Au-delà de la simple distance, les géographes allemands se sont intéressés à la nationalité des chercheurs travaillant ensemble. Les collaborations internationales sont 10 à 50 fois moins fréquentes, et ceux pour tous les domaines étudiés. Par contre, une fois la décision prise de travailler avec des collègues étrangers, la distance semble ne plus avoir d’importance, et la probabilité de nouer une collaboration internationale ne dépend pour ainsi dire pas de la distance séparant les chercheurs.

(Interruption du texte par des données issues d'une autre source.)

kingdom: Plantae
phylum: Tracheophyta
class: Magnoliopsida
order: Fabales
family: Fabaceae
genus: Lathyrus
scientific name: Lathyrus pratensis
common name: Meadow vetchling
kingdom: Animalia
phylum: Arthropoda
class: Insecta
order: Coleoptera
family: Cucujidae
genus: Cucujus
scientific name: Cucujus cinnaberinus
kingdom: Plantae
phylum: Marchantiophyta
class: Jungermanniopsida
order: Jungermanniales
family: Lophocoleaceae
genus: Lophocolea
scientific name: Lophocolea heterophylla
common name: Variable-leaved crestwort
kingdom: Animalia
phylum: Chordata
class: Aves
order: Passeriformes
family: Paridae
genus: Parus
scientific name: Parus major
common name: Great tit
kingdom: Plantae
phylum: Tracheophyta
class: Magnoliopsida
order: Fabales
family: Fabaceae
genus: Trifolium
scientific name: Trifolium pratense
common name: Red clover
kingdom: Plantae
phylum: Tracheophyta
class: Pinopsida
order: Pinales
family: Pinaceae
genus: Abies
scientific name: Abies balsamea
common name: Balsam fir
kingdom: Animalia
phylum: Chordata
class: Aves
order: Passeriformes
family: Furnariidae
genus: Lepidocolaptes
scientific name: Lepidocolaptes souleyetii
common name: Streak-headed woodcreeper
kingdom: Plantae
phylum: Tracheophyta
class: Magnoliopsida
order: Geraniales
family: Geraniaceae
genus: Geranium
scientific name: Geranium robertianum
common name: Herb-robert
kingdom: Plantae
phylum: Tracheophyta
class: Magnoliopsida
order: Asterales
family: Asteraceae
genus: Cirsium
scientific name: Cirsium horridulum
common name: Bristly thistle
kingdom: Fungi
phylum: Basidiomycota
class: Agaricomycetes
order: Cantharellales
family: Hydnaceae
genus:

Alors que la science est universelle dans son essence, et que ses outils, comme les journaux scientifiques ou les colloques, s’internationalisent de par la généralisation de l’usage de l’anglais, les collaborations restent principalement nationales, voire même locales. Au moment de décider le périmètre d’une collaboration scientifique, il semble encore difficile de dépasser les frontières nationales et de s’extirper de l’influence centripète des clusters locaux (comme les nouveaux PRES créés en France depuis 2006). Si ces études restent purement quantitatives et ne se penchent pas sur l’aspect qualitatif des collaborations internationales, elles illustrent la difficulté – certes en voie de se réduire – à nouer des contacts au-delà des frontières nationales, et doivent interroger les promoteurs les programmes internationaux de recherche lancés aujourd’hui.

Source : S. Hennemann et al., The Myth of Global Science Collaboration – Collaboration patterns in epistemic communities, arXiV, 13 octobre 2011 ; L. Waltman et al., Globalisation of science in kilometres, arXiV, 13 mai 2011.